» **DIRECTIVE**
The material below contains a line with "[24,212,118,231] distância, ->" and a line with "[384,981,476,996] refere-se ->". Copy exactly those two lines and all lines between them.

» **EXTRACTED MATERIAL**
....

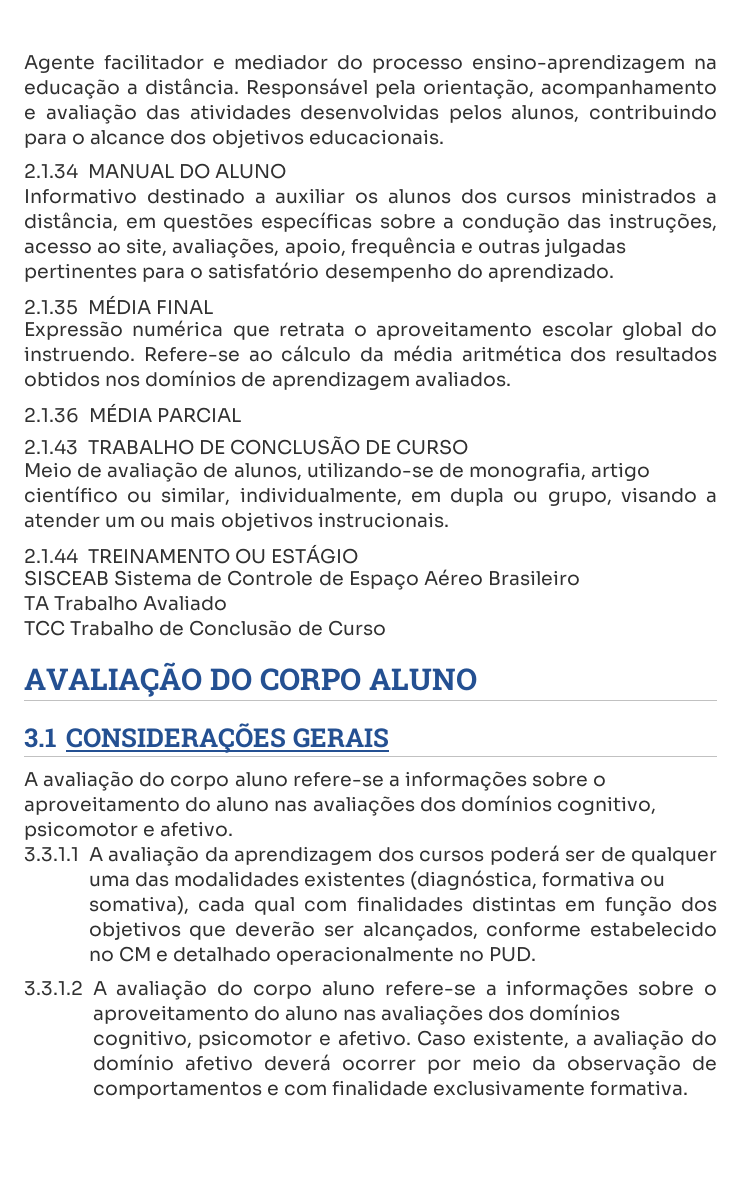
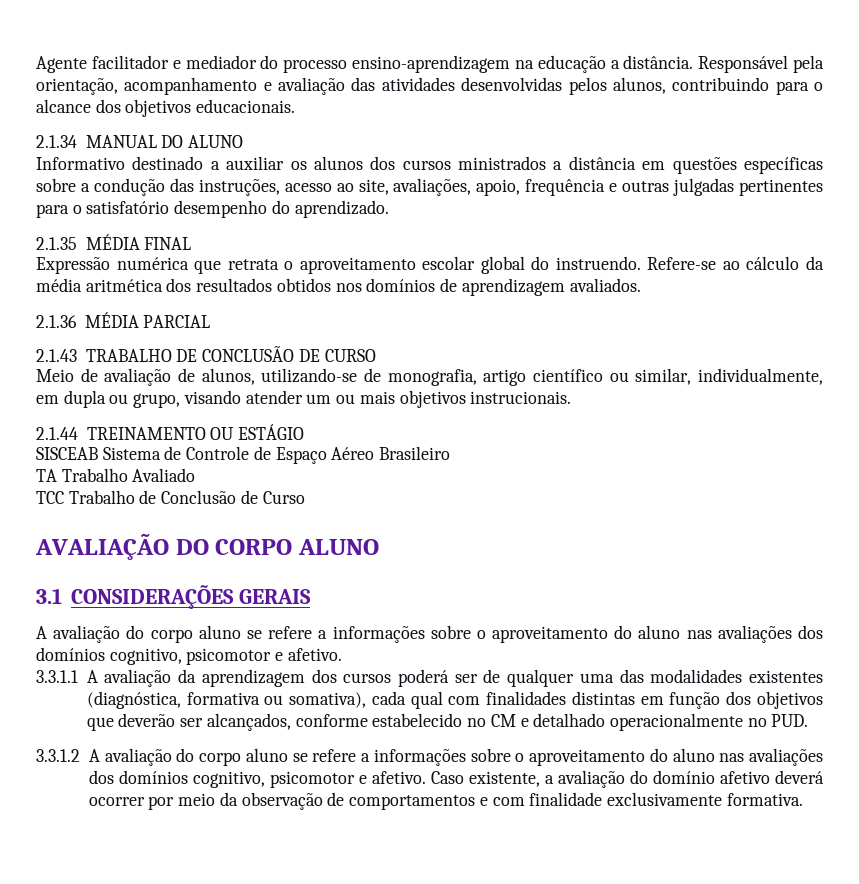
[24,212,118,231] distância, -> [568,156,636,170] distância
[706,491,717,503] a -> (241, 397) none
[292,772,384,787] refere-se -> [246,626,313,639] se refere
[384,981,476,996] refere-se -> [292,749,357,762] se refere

....

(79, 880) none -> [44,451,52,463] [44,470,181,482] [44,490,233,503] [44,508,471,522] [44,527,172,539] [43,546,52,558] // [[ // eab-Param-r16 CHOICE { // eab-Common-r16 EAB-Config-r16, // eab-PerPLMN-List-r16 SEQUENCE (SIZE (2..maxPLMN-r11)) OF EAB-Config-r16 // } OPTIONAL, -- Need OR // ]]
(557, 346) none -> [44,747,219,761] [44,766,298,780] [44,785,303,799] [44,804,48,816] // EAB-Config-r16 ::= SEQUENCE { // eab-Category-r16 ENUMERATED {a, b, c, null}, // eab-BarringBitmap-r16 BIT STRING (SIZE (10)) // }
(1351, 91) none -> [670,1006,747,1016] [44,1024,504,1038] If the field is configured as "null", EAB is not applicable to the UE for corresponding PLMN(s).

....

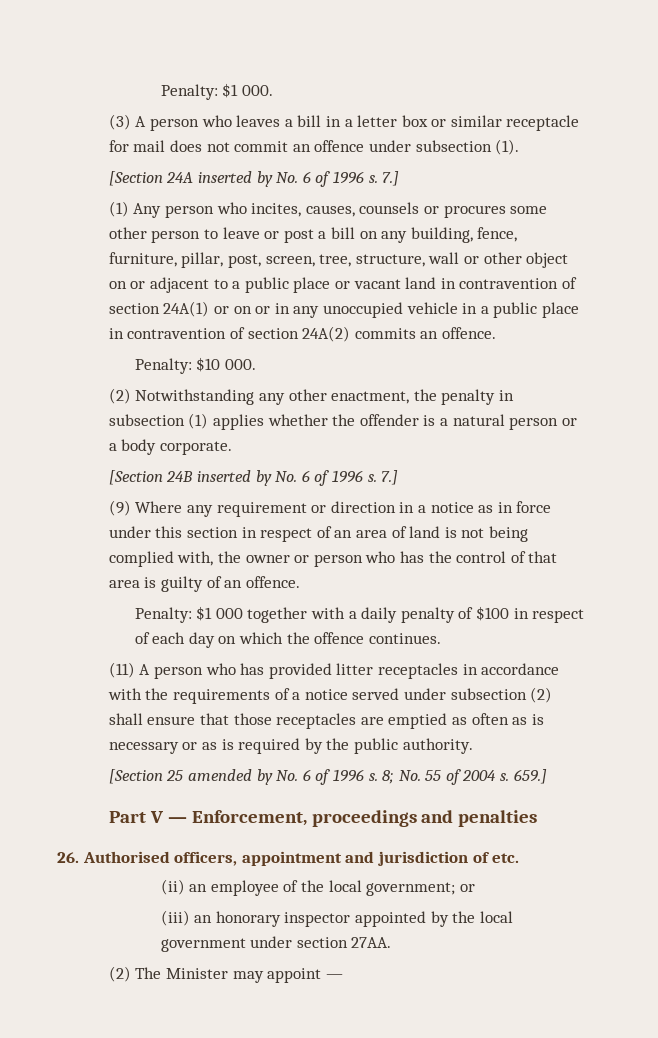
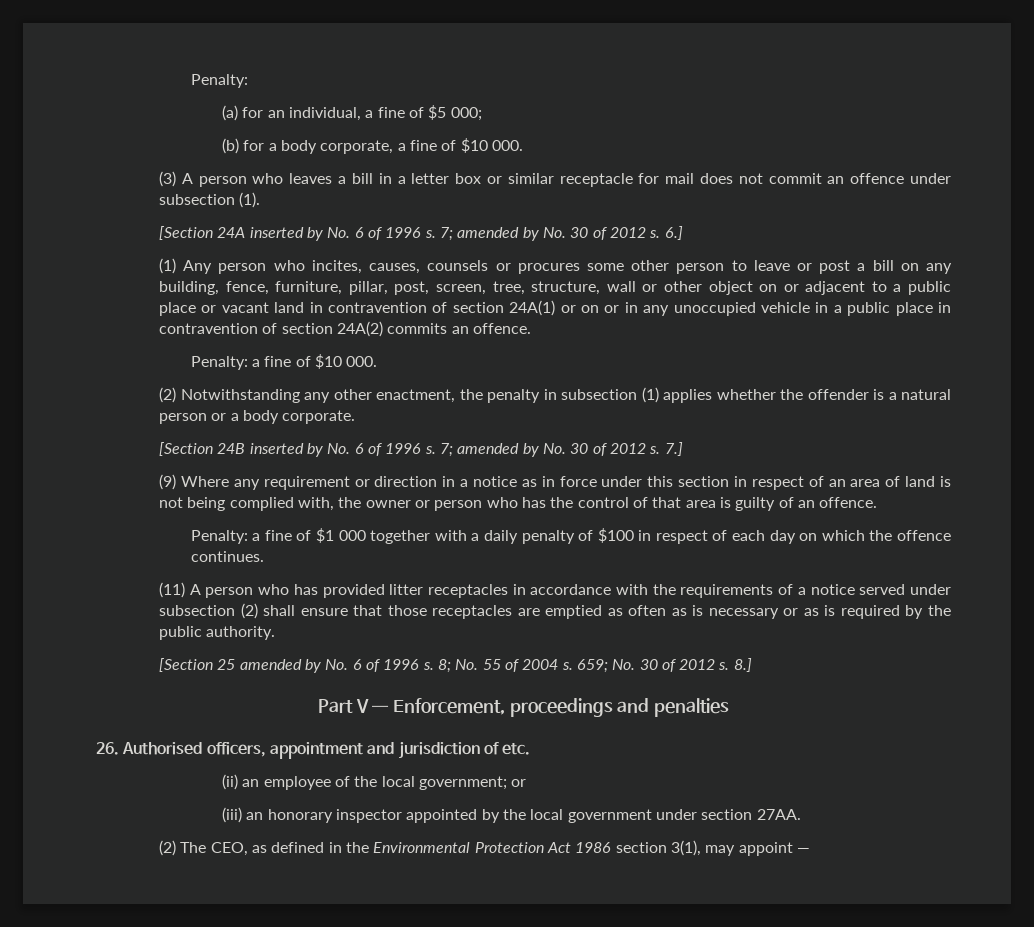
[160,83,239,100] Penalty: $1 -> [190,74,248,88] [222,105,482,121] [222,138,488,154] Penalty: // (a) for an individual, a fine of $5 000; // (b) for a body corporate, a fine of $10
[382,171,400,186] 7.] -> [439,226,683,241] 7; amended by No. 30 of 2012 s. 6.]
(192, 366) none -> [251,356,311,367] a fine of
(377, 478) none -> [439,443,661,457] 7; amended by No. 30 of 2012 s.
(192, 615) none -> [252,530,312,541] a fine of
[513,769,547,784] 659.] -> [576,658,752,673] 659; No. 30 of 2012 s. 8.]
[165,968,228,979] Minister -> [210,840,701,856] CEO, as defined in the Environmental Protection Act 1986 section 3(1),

....

» **RESULT**
[24,212,118,231] distância, -> [568,156,636,170] distância
[706,491,717,503] a -> (241, 397) none
[292,772,384,787] refere-se -> [246,626,313,639] se refere
[384,981,476,996] refere-se -> [292,749,357,762] se refere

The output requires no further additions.